Transcribe the classification lines of every row below word for word, leaving out the pictures.

[Stored items]
★ ★ ★ ★ ★ ★ ★
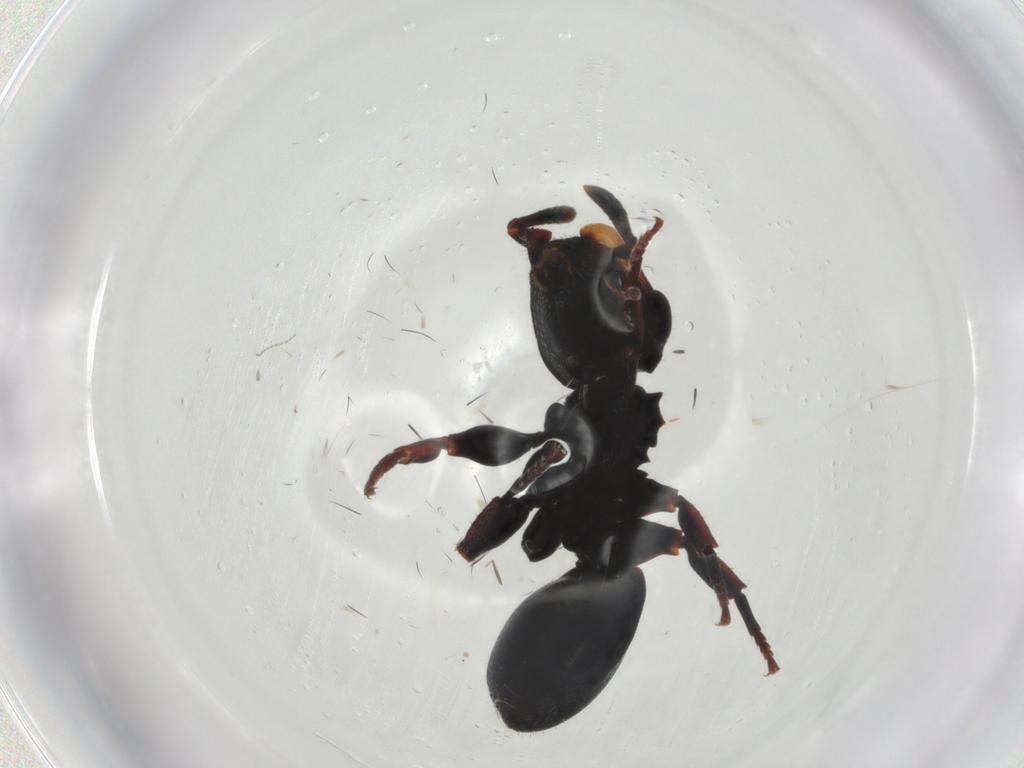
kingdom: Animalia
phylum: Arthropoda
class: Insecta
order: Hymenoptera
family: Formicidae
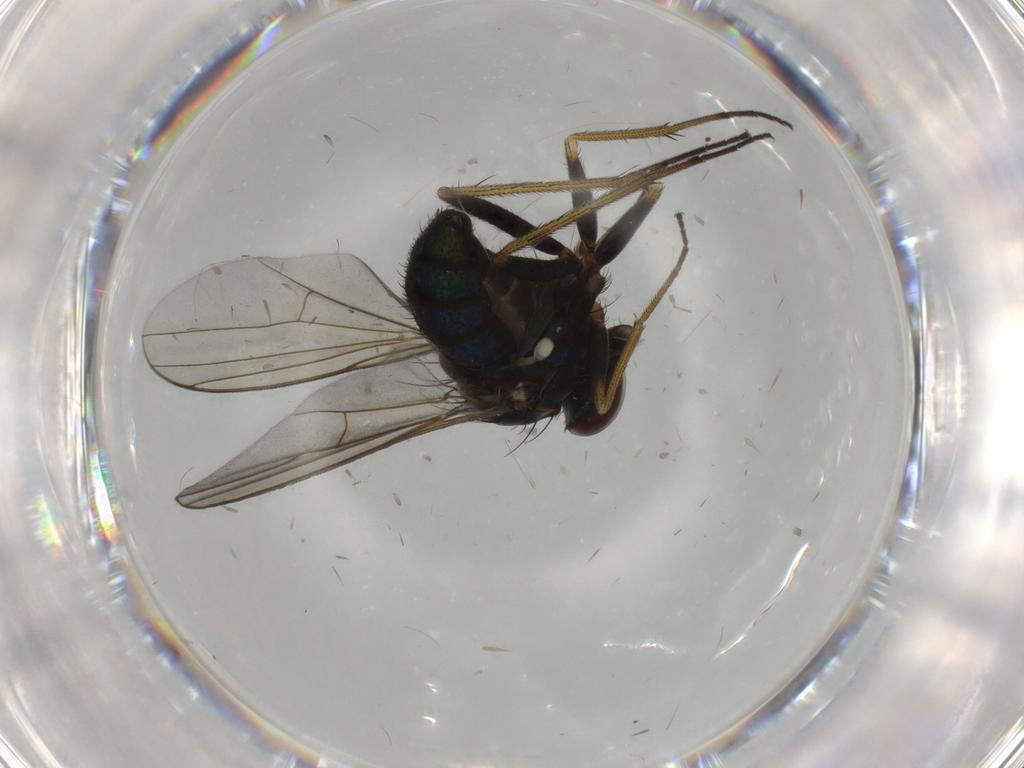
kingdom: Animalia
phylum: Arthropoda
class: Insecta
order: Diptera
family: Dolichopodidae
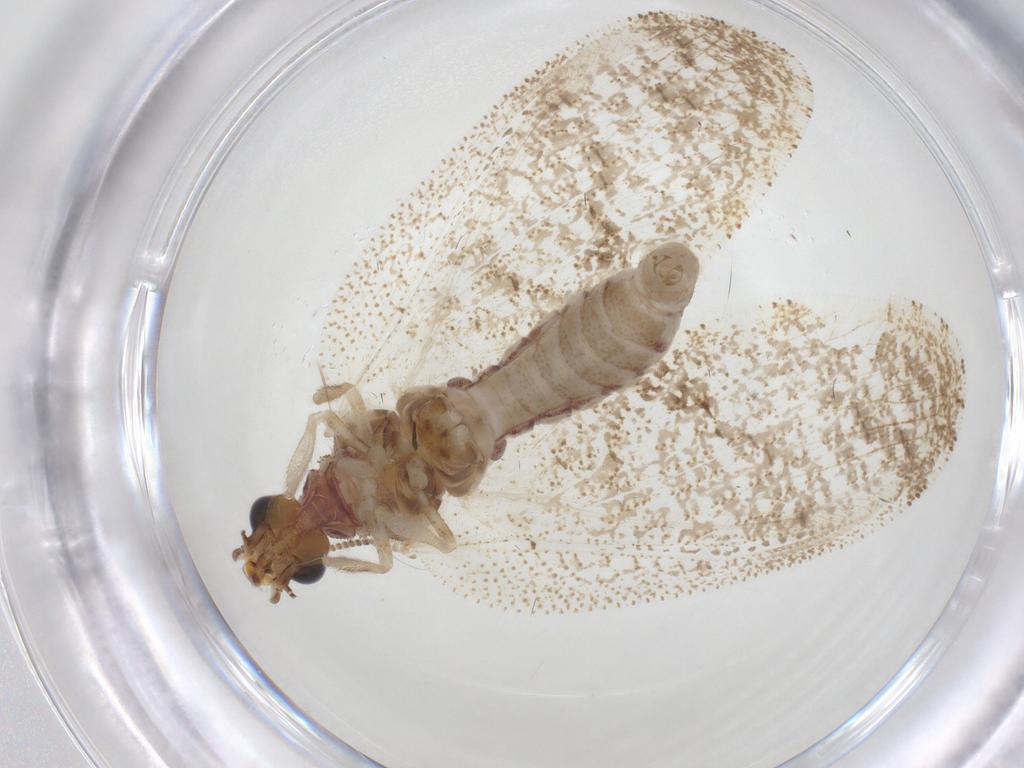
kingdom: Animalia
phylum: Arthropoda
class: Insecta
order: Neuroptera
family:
★ ★ ★ ★ ★ ★ ★
## Task response
kingdom: Animalia
phylum: Arthropoda
class: Insecta
order: Hymenoptera
family: Formicidae
kingdom: Animalia
phylum: Arthropoda
class: Insecta
order: Diptera
family: Dolichopodidae
kingdom: Animalia
phylum: Arthropoda
class: Insecta
order: Neuroptera
family:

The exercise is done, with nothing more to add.